Even within his narrow data set, moreover, Whitmire skews his presentation of achievement scores. Take his comparison of achievement levels of two elementary schools in San Jose. “At Rocketship Mateo Sheedy, 76 percent of students test at proficient in and above in reading, 93 percent in math,” he writes. “That compares to 54 percent of Washington [Elementary School] students scoring proficient in reading, 56 percent in math.” Those figures are from 2012, and Whitmire uses them to argue for opening additional Rocketship schools in the Washington Elementary catchment area. Yet he relegates the data for 2013 to an endnote. That year, as it turns out, scores at Mateo Sheedy dropped significantly (to 57 percent for reading and 82 percent for math).
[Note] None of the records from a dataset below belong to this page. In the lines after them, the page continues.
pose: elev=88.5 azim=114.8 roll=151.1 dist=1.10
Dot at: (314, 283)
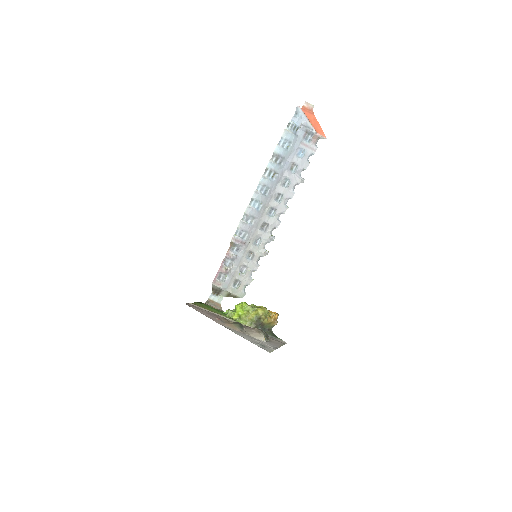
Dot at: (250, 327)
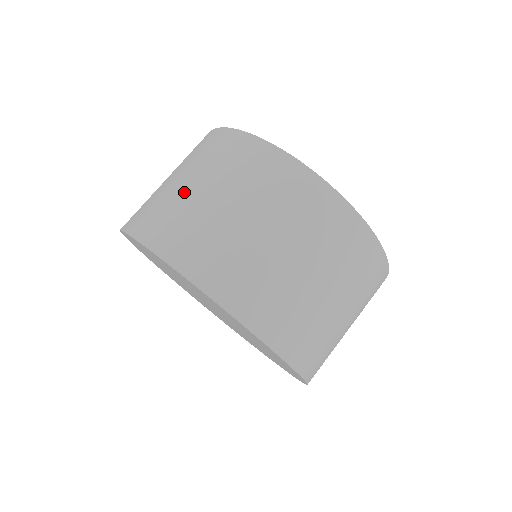
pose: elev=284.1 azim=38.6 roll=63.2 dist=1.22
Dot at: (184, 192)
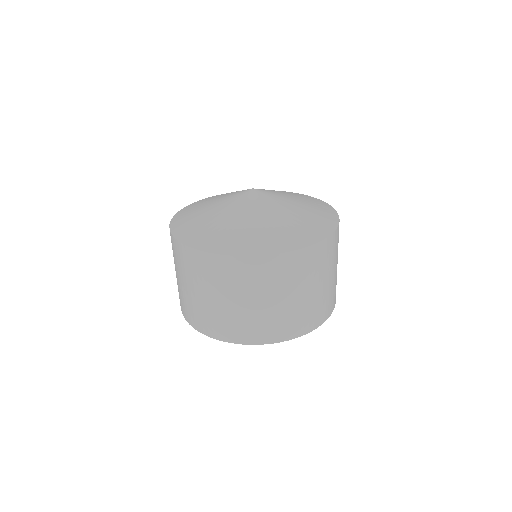
Dot at: (185, 291)
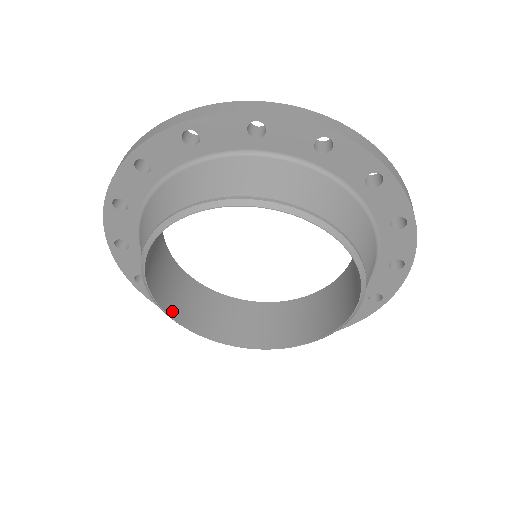
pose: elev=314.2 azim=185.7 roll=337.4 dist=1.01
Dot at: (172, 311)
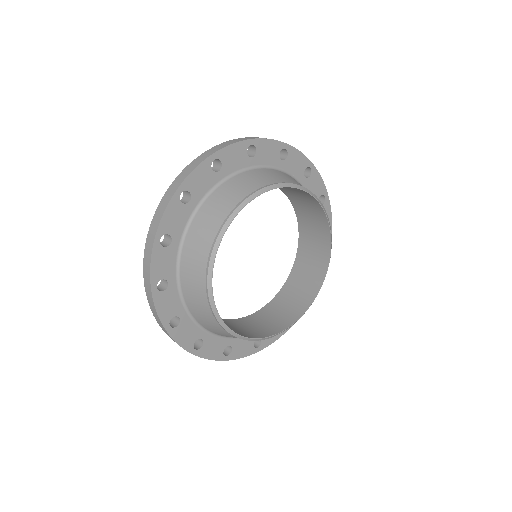
Dot at: occluded
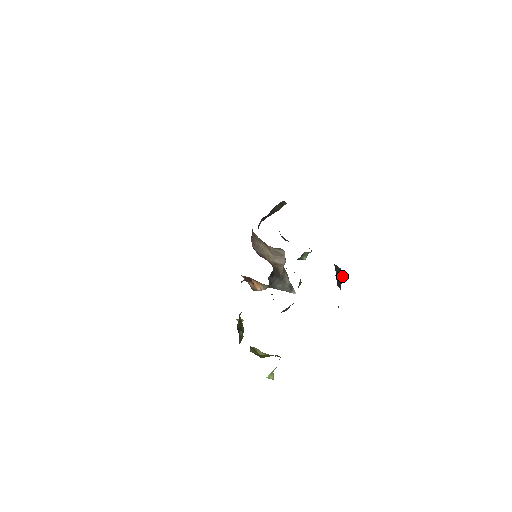
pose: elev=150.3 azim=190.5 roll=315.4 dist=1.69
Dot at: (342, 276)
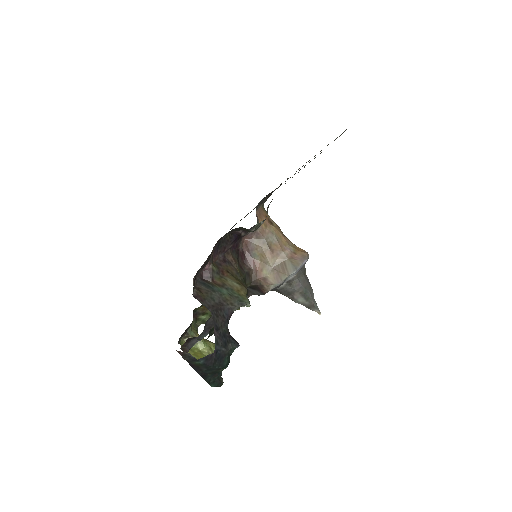
Dot at: (206, 365)
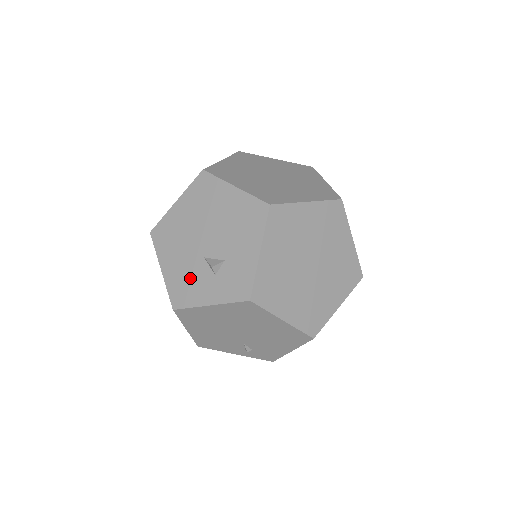
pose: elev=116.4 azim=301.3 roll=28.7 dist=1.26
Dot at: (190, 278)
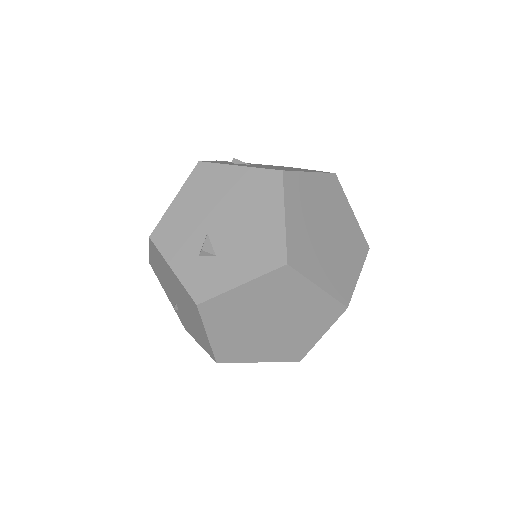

These results, to be sure, are still better than the scores of students at Washington (52 percent for reading and 60 percent for math), but they raise the question of whether Rocketship’s early success is sustainable. (In fact, according to a recent Economic Policy Institute study, test scores at all Rocketship schools have fallen over the past four years.)

Whitmire’s unlimited access to the principal figures in the charter school movement, coupled with his less than forthright use of endnotes, piqued my curiosity. I flipped to the acknowledgments section, where I learned that the Eli and Edythe Broad Foundation and the Doris & Donald Fisher Fund—two leading charter school champions—contributed funding to Whitmire’s book project. I also learned that Joe Williams, a prominent charter advocate, advised Whitmire on developing the book. So On the Rocketship has a clear agenda: to further the charter school movement. The influence of these vested interests calls into question Whitmire’s journalistic objectivity, and it makes his book a work of advocacy rather than one that fully informs the public.